I knew this was our daughter. I knew we had been led to this moment, to this place, because we were willing to be led. And I knew that everything would work out. Mark worked until midnight that night so I got up early the next morning to show him the pictures and the information. I think he knew her as a daughter quickly too, but he was worried about working out the financial details. It was about this time that I told him of a great quote I had heard. "Sometimes you have to jump and build your wings on the way down". He said this wasn't one of the smartest ideas he had ever heard. But...... we did it anyway.
And our wings have been built for us.
First, we had our International Adoption Pediatrician take a look at the files and paperwork. He had some questions and concerns for us. Ironically, not the obvious ones. In general he felt this child would have minimal complications from her birth defect. We requested an update and received it quickly. We also received the current photographs which show a laughing and healthy little girl.
Even as we are saying yes to the agency and scrambling to provide the first set of documents, our leap of faith was being rewarded.
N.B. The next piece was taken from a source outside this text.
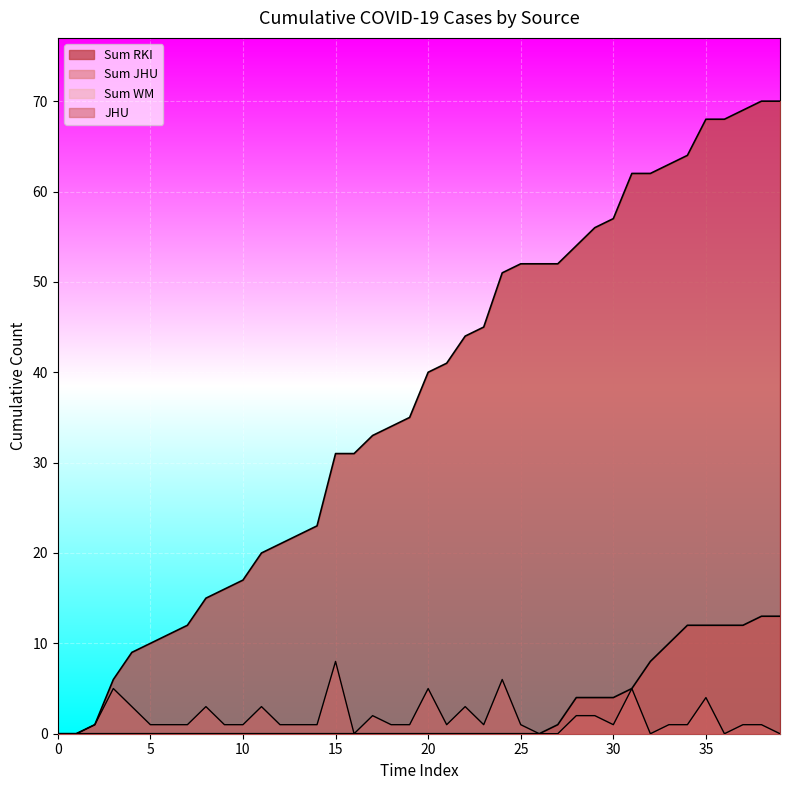

How many lines are shown in the chart?

4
Mark received an offer unlike any he'd had before in his work. Within two days of our committing to adopt Dang Nan, Mark was contracted for enough work next year to help him feel confident that we could move forward.
During the first week of August our homestudy was approved by ASIA and we sent our Letter of Intent to China. Two weeks later we had our answer. China approved us to adopt Dang Nan. The first part of the miraculous story had come together. Something had shifted, in the world, and in our family, and in our hearts. And now we are working everyday to bring Delilah Dang Nan home.